→ **DIRECTIONS**
Please reproduce the entries below, swapping "Login" for "Sign in" and changing nothing else.
◇ ◇ ◇ ◇ ◇ ◇ ◇
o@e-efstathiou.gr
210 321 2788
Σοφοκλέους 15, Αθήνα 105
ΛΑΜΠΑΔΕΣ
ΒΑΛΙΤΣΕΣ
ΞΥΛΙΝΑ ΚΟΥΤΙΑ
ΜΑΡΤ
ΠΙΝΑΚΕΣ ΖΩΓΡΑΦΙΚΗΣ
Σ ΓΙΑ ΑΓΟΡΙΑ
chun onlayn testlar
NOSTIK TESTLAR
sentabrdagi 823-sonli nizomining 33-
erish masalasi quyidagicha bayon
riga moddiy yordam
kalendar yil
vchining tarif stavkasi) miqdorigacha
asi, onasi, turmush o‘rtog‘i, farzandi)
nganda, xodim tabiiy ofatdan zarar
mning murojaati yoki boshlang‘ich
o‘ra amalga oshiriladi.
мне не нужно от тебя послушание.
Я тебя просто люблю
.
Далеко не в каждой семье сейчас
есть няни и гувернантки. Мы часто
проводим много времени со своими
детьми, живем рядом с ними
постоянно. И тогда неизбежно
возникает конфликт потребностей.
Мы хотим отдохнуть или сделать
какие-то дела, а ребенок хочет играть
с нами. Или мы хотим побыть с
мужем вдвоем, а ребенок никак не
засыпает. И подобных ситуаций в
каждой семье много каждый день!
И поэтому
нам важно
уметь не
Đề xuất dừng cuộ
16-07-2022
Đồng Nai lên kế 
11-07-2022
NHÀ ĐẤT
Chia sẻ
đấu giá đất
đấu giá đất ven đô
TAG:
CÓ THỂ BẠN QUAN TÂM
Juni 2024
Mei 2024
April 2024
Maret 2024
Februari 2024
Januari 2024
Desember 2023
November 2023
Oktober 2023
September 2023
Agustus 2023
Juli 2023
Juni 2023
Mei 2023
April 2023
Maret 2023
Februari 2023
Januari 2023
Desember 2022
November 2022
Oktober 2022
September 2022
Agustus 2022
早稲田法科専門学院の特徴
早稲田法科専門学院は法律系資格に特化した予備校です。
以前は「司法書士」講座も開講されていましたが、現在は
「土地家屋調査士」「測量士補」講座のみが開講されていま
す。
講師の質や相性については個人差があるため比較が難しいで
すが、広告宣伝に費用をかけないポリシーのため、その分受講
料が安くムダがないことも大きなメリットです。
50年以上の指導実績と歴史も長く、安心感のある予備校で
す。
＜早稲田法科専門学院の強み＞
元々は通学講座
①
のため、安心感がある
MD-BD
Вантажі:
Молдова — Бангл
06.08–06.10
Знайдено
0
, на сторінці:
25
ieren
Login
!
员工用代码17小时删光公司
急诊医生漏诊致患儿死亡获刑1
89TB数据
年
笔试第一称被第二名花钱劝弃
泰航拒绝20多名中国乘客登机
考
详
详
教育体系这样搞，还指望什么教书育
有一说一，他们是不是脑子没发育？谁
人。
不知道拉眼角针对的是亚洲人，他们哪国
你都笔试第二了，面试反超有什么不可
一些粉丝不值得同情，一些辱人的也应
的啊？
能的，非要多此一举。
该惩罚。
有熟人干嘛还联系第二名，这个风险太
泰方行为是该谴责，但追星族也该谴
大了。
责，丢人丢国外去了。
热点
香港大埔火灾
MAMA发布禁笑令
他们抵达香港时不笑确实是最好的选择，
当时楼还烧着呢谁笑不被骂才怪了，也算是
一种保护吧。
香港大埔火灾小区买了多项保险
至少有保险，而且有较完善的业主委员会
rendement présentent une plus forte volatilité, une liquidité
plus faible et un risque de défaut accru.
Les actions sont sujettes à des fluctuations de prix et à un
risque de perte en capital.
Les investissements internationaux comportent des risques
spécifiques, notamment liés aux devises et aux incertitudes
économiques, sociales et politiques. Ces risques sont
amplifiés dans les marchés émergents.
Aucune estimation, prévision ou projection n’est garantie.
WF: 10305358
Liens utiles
◇ ◇ ◇ ◇ ◇ ◇ ◇
→ **OUTPUT FOR THIS TASK**
o@e-efstathiou.gr
210 321 2788
Σοφοκλέους 15, Αθήνα 105
ΛΑΜΠΑΔΕΣ
ΒΑΛΙΤΣΕΣ
ΞΥΛΙΝΑ ΚΟΥΤΙΑ
ΜΑΡΤ
ΠΙΝΑΚΕΣ ΖΩΓΡΑΦΙΚΗΣ
Σ ΓΙΑ ΑΓΟΡΙΑ
chun onlayn testlar
NOSTIK TESTLAR
sentabrdagi 823-sonli nizomining 33-
erish masalasi quyidagicha bayon
riga moddiy yordam
kalendar yil
vchining tarif stavkasi) miqdorigacha
asi, onasi, turmush o‘rtog‘i, farzandi)
nganda, xodim tabiiy ofatdan zarar
mning murojaati yoki boshlang‘ich
o‘ra amalga oshiriladi.
мне не нужно от тебя послушание.
Я тебя просто люблю
.
Далеко не в каждой семье сейчас
есть няни и гувернантки. Мы часто
проводим много времени со своими
детьми, живем рядом с ними
постоянно. И тогда неизбежно
возникает конфликт потребностей.
Мы хотим отдохнуть или сделать
какие-то дела, а ребенок хочет играть
с нами. Или мы хотим побыть с
мужем вдвоем, а ребенок никак не
засыпает. И подобных ситуаций в
каждой семье много каждый день!
И поэтому
нам важно
уметь не
Đề xuất dừng cuộ
16-07-2022
Đồng Nai lên kế 
11-07-2022
NHÀ ĐẤT
Chia sẻ
đấu giá đất
đấu giá đất ven đô
TAG:
CÓ THỂ BẠN QUAN TÂM
Juni 2024
Mei 2024
April 2024
Maret 2024
Februari 2024
Januari 2024
Desember 2023
November 2023
Oktober 2023
September 2023
Agustus 2023
Juli 2023
Juni 2023
Mei 2023
April 2023
Maret 2023
Februari 2023
Januari 2023
Desember 2022
November 2022
Oktober 2022
September 2022
Agustus 2022
早稲田法科専門学院の特徴
早稲田法科専門学院は法律系資格に特化した予備校です。
以前は「司法書士」講座も開講されていましたが、現在は
「土地家屋調査士」「測量士補」講座のみが開講されていま
す。
講師の質や相性については個人差があるため比較が難しいで
すが、広告宣伝に費用をかけないポリシーのため、その分受講
料が安くムダがないことも大きなメリットです。
50年以上の指導実績と歴史も長く、安心感のある予備校で
す。
＜早稲田法科専門学院の強み＞
元々は通学講座
①
のため、安心感がある
MD-BD
Вантажі:
Молдова — Бангл
06.08–06.10
Знайдено
0
, на сторінці:
25
ieren
Sign in
!
员工用代码17小时删光公司
急诊医生漏诊致患儿死亡获刑1
89TB数据
年
笔试第一称被第二名花钱劝弃
泰航拒绝20多名中国乘客登机
考
详
详
教育体系这样搞，还指望什么教书育
有一说一，他们是不是脑子没发育？谁
人。
不知道拉眼角针对的是亚洲人，他们哪国
你都笔试第二了，面试反超有什么不可
一些粉丝不值得同情，一些辱人的也应
的啊？
能的，非要多此一举。
该惩罚。
有熟人干嘛还联系第二名，这个风险太
泰方行为是该谴责，但追星族也该谴
大了。
责，丢人丢国外去了。
热点
香港大埔火灾
MAMA发布禁笑令
他们抵达香港时不笑确实是最好的选择，
当时楼还烧着呢谁笑不被骂才怪了，也算是
一种保护吧。
香港大埔火灾小区买了多项保险
至少有保险，而且有较完善的业主委员会
rendement présentent une plus forte volatilité, une liquidité
plus faible et un risque de défaut accru.
Les actions sont sujettes à des fluctuations de prix et à un
risque de perte en capital.
Les investissements internationaux comportent des risques
spécifiques, notamment liés aux devises et aux incertitudes
économiques, sociales et politiques. Ces risques sont
amplifiés dans les marchés émergents.
Aucune estimation, prévision ou projection n’est garantie.
WF: 10305358
Liens utiles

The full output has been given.